Some dataset scripts generate arrow files with embedded external files (image/audio files), and some don’t, hence the discrepancy. In Datasets 3.0, we will always embed these bytes.

  1. By disabling decoding of the audio column and fetching the file paths as follows:
    ds_raw_audio = ds.cast_column("audio", datasets.Audio(decode=False))
    ds_with_audio_paths = ds_raw_audio.map(lambda batched: [audio_dict["path"] for audio_dict in 
    batch["audio"]], batched=True, remove_columns=ds.column_names)

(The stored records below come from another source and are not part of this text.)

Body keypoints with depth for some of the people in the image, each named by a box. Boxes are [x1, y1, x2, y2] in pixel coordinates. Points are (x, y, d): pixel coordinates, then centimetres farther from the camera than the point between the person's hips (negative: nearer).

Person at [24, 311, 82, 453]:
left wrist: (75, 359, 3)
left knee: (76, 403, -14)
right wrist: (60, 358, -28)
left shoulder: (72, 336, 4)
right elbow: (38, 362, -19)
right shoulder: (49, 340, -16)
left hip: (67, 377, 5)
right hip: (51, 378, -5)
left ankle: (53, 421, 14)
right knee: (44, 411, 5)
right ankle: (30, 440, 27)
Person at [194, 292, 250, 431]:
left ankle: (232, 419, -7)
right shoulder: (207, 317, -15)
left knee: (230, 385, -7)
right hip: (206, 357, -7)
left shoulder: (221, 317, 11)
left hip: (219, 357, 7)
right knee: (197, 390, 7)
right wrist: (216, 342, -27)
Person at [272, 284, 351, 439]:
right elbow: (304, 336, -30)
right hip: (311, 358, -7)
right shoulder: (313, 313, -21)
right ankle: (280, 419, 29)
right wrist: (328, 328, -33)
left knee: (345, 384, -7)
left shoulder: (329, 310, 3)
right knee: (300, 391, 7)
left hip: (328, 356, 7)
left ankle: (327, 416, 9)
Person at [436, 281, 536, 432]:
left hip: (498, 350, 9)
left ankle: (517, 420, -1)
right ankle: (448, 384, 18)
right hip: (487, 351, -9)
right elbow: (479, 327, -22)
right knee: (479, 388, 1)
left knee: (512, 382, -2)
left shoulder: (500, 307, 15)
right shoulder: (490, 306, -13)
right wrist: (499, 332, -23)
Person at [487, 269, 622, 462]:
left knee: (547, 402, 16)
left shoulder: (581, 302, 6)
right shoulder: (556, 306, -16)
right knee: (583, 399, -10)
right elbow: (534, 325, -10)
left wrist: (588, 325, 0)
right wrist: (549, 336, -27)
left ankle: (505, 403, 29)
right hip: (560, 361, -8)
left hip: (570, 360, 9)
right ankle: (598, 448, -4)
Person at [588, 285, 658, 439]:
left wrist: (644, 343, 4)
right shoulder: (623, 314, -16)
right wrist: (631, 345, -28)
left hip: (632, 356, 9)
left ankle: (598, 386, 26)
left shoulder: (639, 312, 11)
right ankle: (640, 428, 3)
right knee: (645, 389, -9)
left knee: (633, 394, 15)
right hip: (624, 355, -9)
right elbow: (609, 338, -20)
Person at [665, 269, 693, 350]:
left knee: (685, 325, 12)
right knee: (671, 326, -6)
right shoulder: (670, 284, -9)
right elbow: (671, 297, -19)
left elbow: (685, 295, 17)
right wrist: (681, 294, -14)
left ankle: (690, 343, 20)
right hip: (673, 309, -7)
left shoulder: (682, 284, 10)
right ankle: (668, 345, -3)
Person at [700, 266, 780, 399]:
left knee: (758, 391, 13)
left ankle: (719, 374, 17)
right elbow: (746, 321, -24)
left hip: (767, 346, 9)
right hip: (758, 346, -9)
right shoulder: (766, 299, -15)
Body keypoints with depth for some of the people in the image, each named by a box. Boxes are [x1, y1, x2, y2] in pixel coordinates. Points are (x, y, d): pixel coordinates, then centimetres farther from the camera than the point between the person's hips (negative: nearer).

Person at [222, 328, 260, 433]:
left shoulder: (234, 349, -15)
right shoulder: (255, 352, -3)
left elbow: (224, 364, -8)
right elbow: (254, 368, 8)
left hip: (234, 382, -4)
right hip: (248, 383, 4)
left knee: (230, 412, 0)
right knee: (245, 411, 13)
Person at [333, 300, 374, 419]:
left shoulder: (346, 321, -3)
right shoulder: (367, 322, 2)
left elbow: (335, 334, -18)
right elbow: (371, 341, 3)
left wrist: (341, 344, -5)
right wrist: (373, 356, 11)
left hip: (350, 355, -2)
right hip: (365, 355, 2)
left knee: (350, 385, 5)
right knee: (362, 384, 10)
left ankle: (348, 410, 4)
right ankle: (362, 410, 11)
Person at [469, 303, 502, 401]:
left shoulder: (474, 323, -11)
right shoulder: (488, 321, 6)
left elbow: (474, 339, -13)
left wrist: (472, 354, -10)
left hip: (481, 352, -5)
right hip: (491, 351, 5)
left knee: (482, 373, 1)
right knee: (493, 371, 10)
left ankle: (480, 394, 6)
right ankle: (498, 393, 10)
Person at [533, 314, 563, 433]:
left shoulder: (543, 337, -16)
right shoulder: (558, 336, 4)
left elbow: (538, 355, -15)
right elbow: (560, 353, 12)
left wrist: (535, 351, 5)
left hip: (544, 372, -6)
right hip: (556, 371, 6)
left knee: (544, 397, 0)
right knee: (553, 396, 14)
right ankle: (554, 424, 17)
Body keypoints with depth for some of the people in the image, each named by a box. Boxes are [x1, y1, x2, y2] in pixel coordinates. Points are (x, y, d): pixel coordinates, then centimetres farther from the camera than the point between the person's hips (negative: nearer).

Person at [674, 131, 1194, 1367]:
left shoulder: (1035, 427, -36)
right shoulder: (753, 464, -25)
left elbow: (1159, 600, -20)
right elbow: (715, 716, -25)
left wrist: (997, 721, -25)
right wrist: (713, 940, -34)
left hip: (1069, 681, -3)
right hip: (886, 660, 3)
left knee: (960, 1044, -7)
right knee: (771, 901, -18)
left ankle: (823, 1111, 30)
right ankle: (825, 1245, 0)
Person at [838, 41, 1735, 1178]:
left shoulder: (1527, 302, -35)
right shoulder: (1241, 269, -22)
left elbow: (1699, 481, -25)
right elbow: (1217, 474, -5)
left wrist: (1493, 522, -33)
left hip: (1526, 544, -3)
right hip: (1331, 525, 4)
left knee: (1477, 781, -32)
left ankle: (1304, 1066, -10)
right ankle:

    audio_paths = ds_with_audio_paths.unique()
    
  2. It’s tricky to do this with the current cache structure. It’s best to use cache_dir in load_dataset (one cache directory per dataset) and delete that directory later. We aim to align the cache structure with huggingface_hub to simplify deleting/inspecting it.
  3. archives from huggingface/datasets/downloads are extracted to huggingface/datasets/downloads/extracted.
  4. No, due to the script structure we inherited from Tensorflow Datasets. We need to introduce a special script structure to allow this (while preserving backward compatibility).
5 Likes

Thank you so much, everything’s perfectly clear!